My husband David and I both come from musical families.
His clan is made up of talented musicians and singers on all sides. My own family make up for their somewhat lesser talents with a seemingly endless amount of musical enthusiasm (my dad can regularly be heard belting out a spirited version of "If I Were a Rich Man" whilst performing household chores).
In spite of the fact that I was once told at a theater audition that my voice was "actively displeasing", it is one of the great surprises of motherhood that Snoodie ADORES my singing.
Seriously, everytime I burst into song the kid smiles like he just won the lottery. It is awesome. He doesn't care what I sing - he just cares that I keep the songs coming!
So sing I do! I sing when I pick him up out of his crib first thing in the morning, and I sing while I feed him breakfast. I sing as we drive around to our errands, and I sing when he struggles to go down at naptime. I sing at dinnertime, in the bath, and as I put him down to bed. I'm an all-day singing fool!
And, I have to tell you, this much singing takes some serious effort! To actually come up with several hours worth of musical ditties day after day is work, I tell you!
In the first weeks after bringing Snood home from the hospital I would start song after song only to find myself stymied:
"Mary had a little lamb, little lamb, little lamb! Mary had a little lamb whose fleece was white as snow! Uh..."
I know on some level that there are more lyrics to this song but damn if I can come up with them. At some point she takes that lamb to school right? To see if it can read? I really have no idea.
Total elapsed singing time: Seven seconds.
Total singing time left in the day: Six hours, fifty-nine minutes and fifty-three seconds.

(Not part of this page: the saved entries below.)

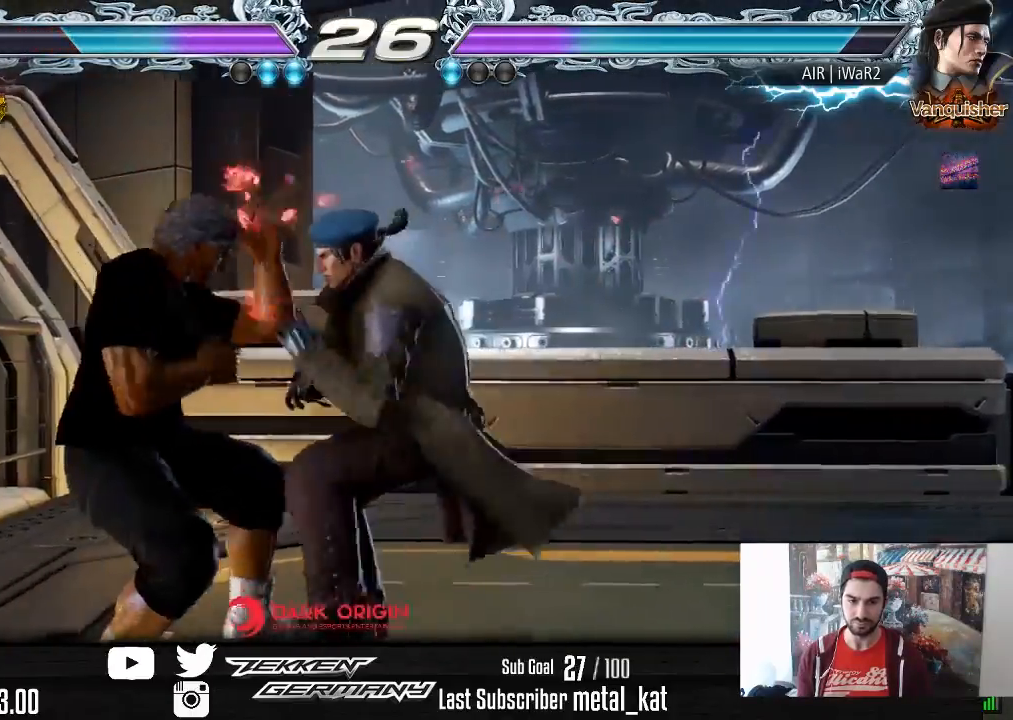
{"buttons": ["DPAD_DOWN"], "right_stick": "center", "events": [[150, "DPAD_DOWN", "down"], [217, "DPAD_DOWN", "up"], [317, "DPAD_DOWN", "down"]]}
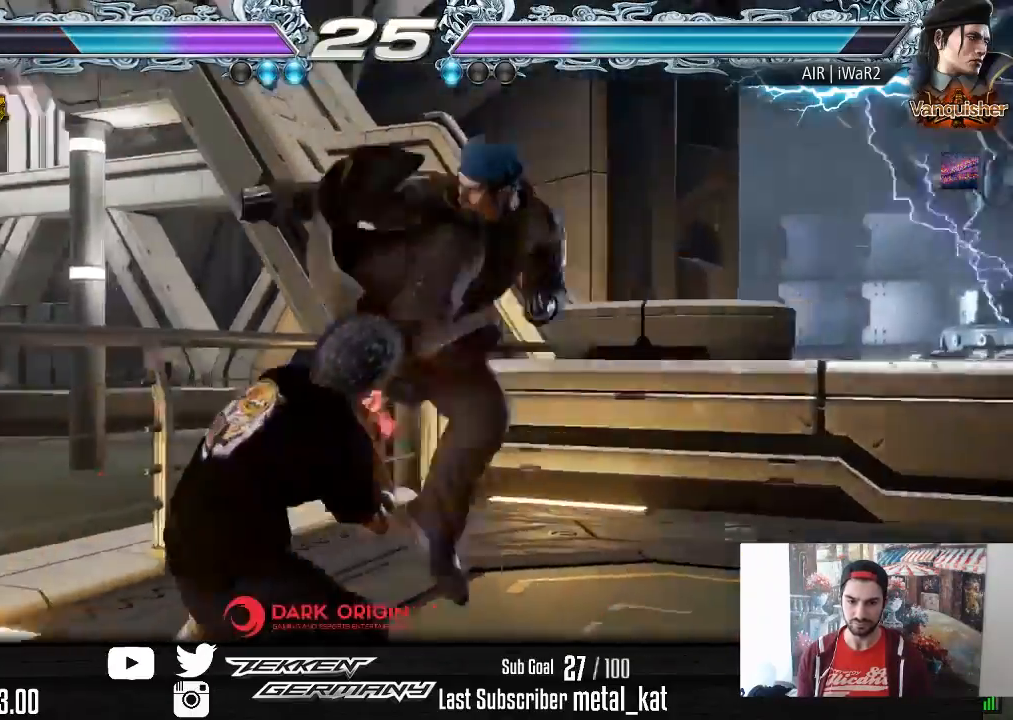
{"buttons": [], "right_stick": "center", "events": [[83, "DPAD_DOWN", "up"], [267, "DPAD_LEFT", "down"], [283, "TRIANGLE", "down"], [367, "TRIANGLE", "up"], [433, "DPAD_LEFT", "up"]]}
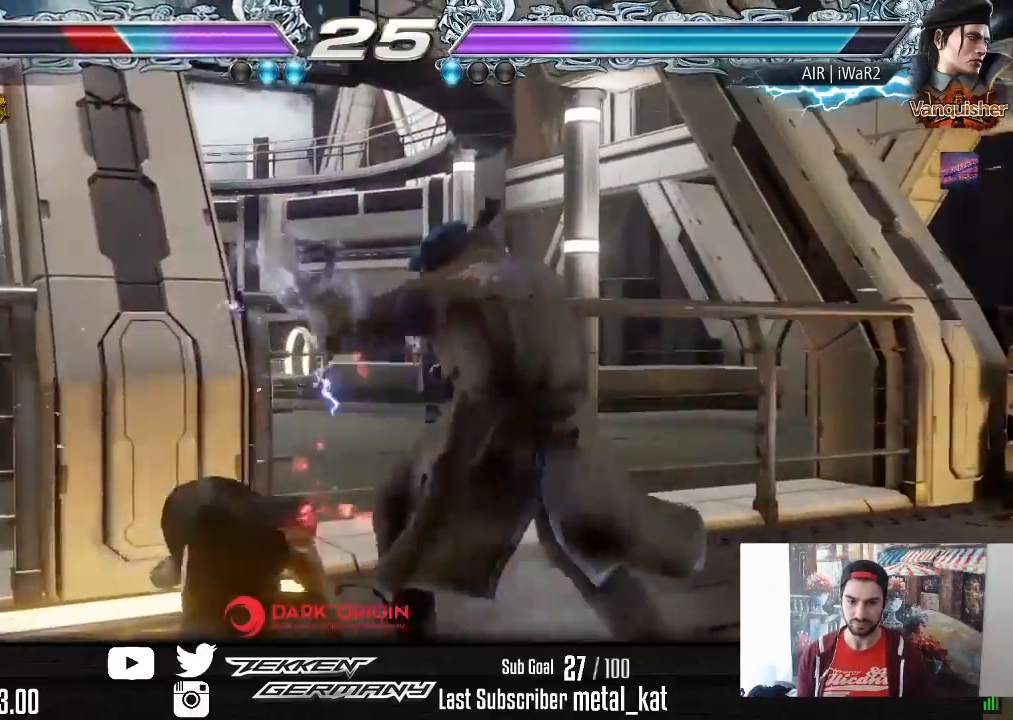
{"buttons": [], "right_stick": "center", "events": []}
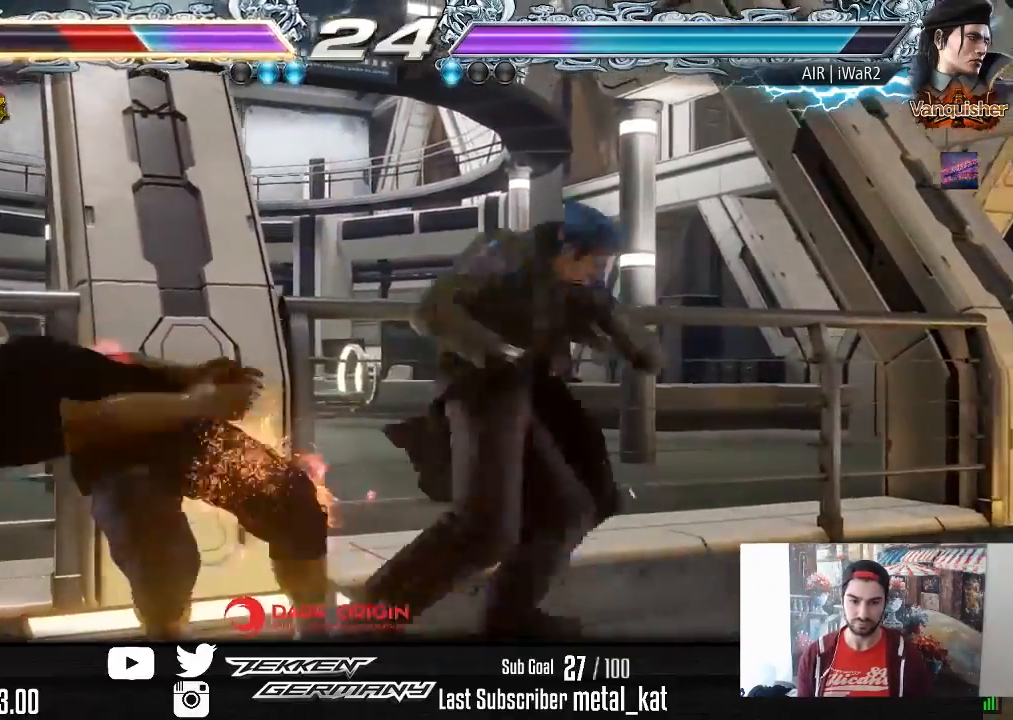
{"buttons": [], "right_stick": "center", "events": []}
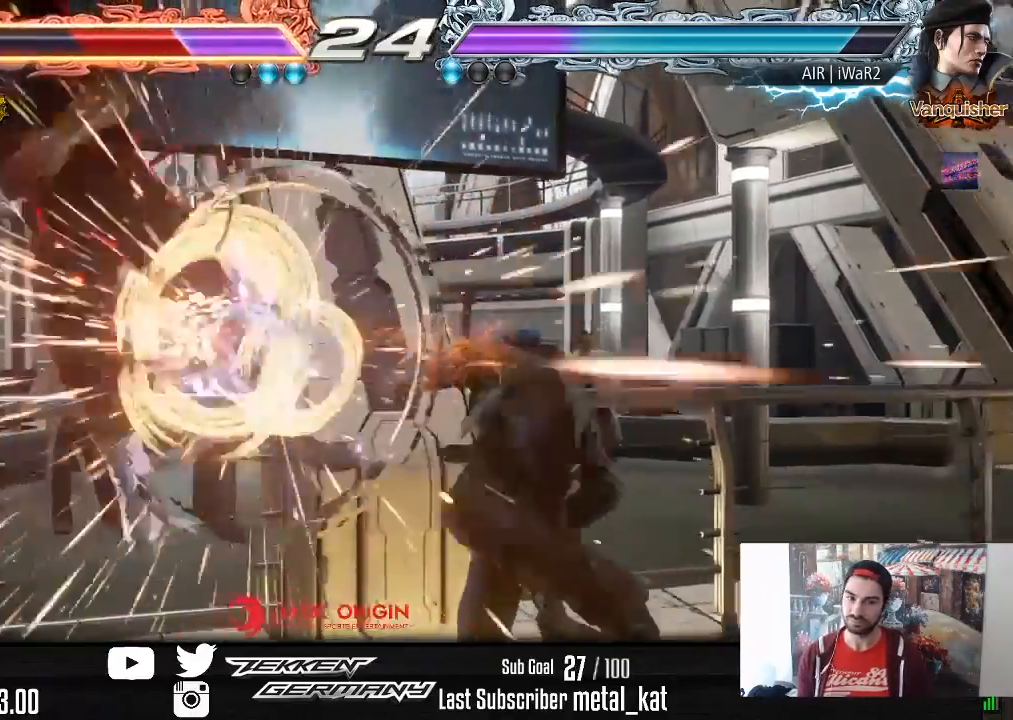
{"buttons": ["CROSS"], "right_stick": "center", "events": [[483, "CROSS", "down"]]}
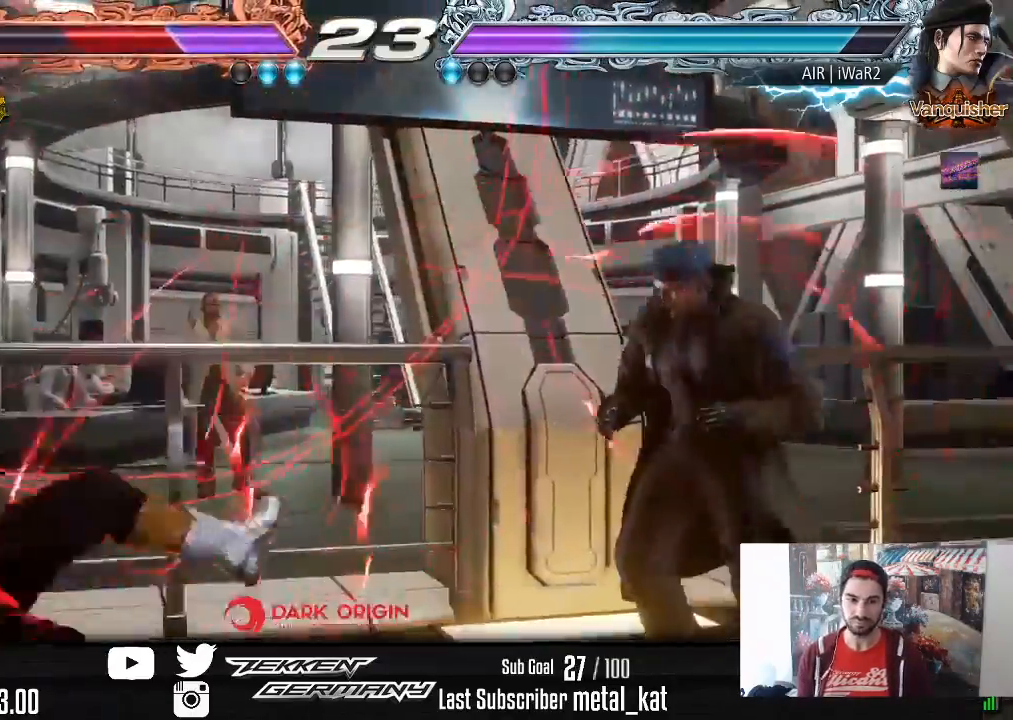
{"buttons": ["DPAD_DOWN", "DPAD_LEFT"], "right_stick": "center", "events": [[83, "CROSS", "up"], [133, "CROSS", "down"], [250, "CROSS", "up"], [350, "DPAD_DOWN", "down"], [350, "DPAD_LEFT", "down"]]}
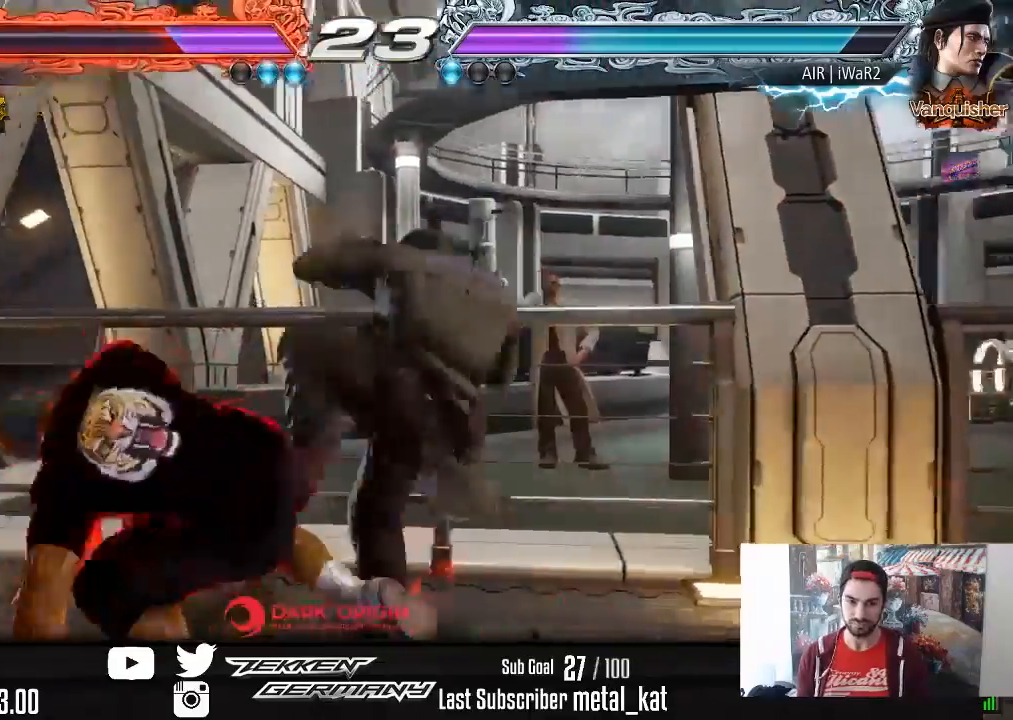
{"buttons": [], "right_stick": "center", "events": [[100, "DPAD_DOWN", "up"], [317, "DPAD_LEFT", "up"], [383, "SQUARE", "down"], [417, "SQUARE", "up"]]}
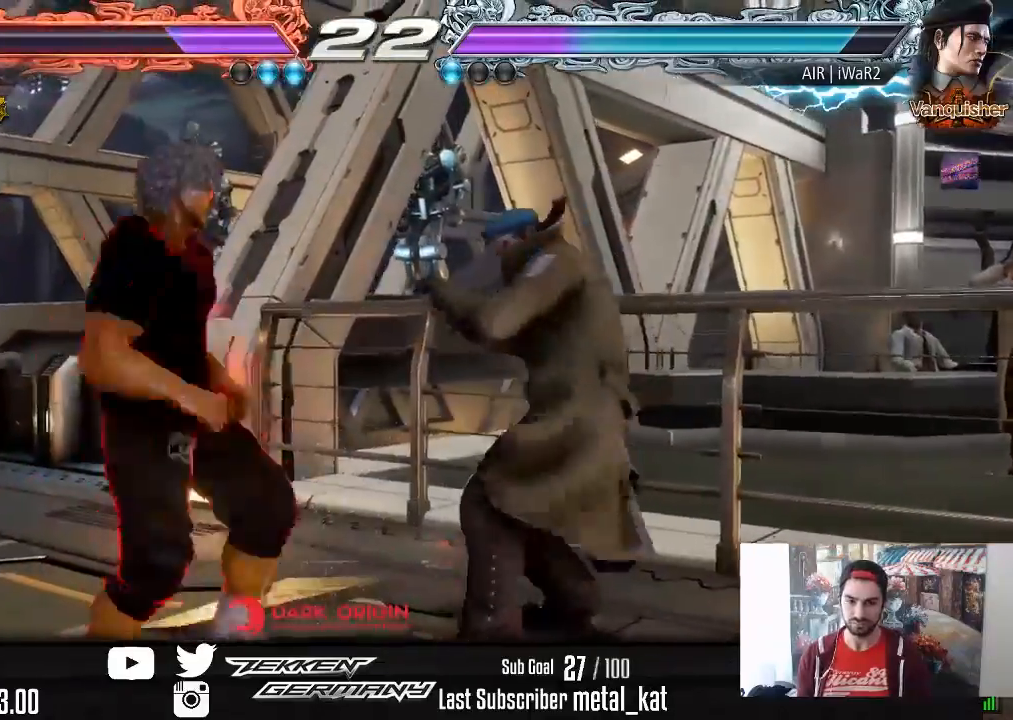
{"buttons": ["DPAD_RIGHT"], "right_stick": "center", "events": [[67, "SQUARE", "down"], [133, "SQUARE", "up"], [333, "DPAD_DOWN", "down"], [333, "DPAD_RIGHT", "down"], [400, "SQUARE", "down"], [483, "SQUARE", "up"], [500, "DPAD_DOWN", "up"]]}
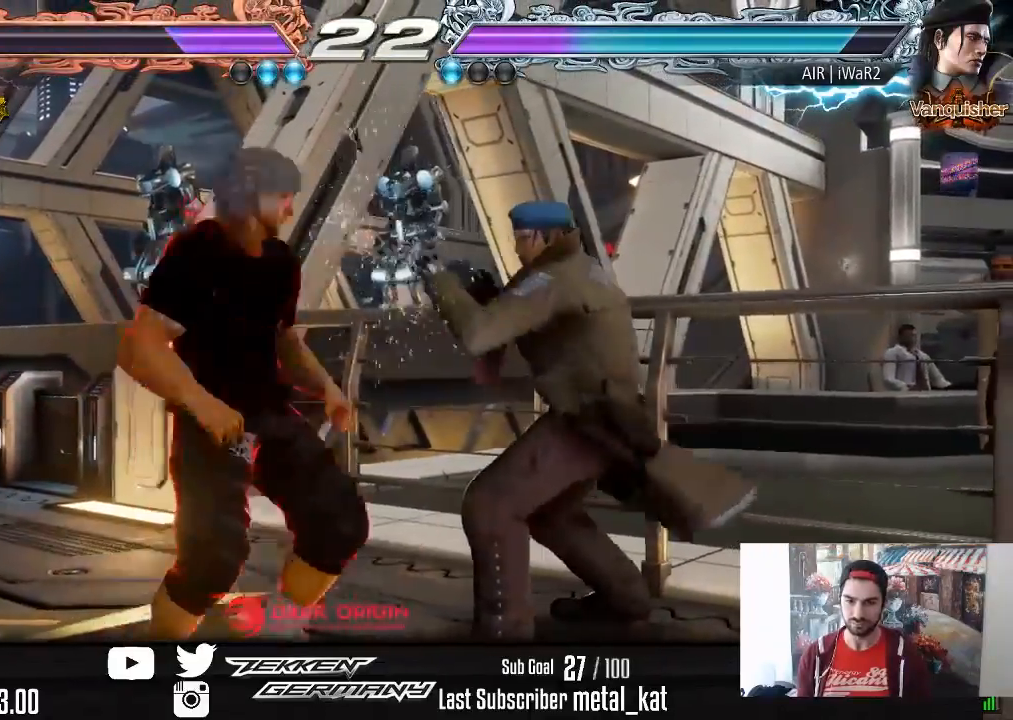
{"buttons": [], "right_stick": "center", "events": [[17, "DPAD_RIGHT", "up"], [367, "DPAD_DOWN", "down"], [433, "DPAD_DOWN", "up"]]}
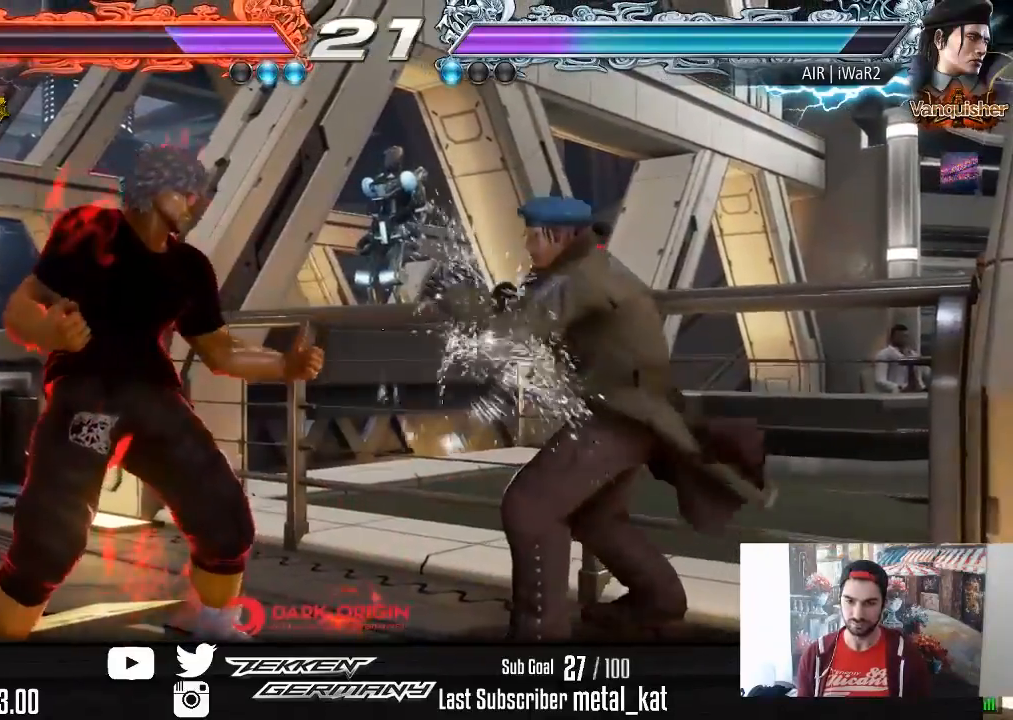
{"buttons": [], "right_stick": "center", "events": [[167, "DPAD_LEFT", "down"], [500, "DPAD_LEFT", "up"]]}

A mommy friend facing the same dilemma told me about a website that lists all the words to popular children's songs for hapless parents like myself:
But the fact is, by the time you put the baby down to Google the lyrics to "Mary Had a Little Lamb" and attempt to memorize the verse where "the eager children" inquire about he source of Mary's love for said little lamb, the moment has kind of passed.
And what's left to you at this point is inventing your own original compositions.
*sung in the Key of G*
"You are awake! After a nap! Soon you will poop and we'll change your diaper!"
This approach is efficient, provides endless material, and is just as pleasing to the Snood as any known children's favorite.
But my husband has discovered an even more successful approach.
One night recently I caught him singing the following song to our son in the bathtub:
Altering the lyrics thusly:
"Loving Snood! Is easy 'cause he's Snoodie butt! Being with my Snood! Is all I want to do!"
It didn't take me long to realize that David was, in fact, a genius. A genius who had hit on a treasure trove of lyrical material backed up by tunes that were significantly more winning that the ones I was making up.
After a commute featuring 'Hair Nation' on Sirius, he would sing this dinnertime number:
"Pour some Snoodie on me! In the name of love!"
At Christmas time he serenaded Snoods in the car:
"He sees that you're a Doodle! He knows when you're a Snood!"
It was new day at our house! 80's Hits! Country Classics! Golden Oldies! The radio was suddenly an endless source of songs just waiting to be transformed into their Snood-centric versions! It was great way to keep the hits coming, for sure, but lately I've been starting to worry about the strategy's long-term effects.
Two nights ago my husband and I went out for a romantic dinner. We kept catching each other singing along with the music playing overhead:
"Wouldn't you agree? Baby you and me. We got a Snoody kind of love."
"Wise men say, only Snoods rush in..."
We weren't trying to amuse each other. Even worse, we weren't actively trying to change the lyrics at all. We were honestly overcome with the need to inserts Snood's name into every song we heard. Things seemed to be getting a little out of control.
But even if we've created a musical monster it's working for us now, so there's nothing much to do but embrace it.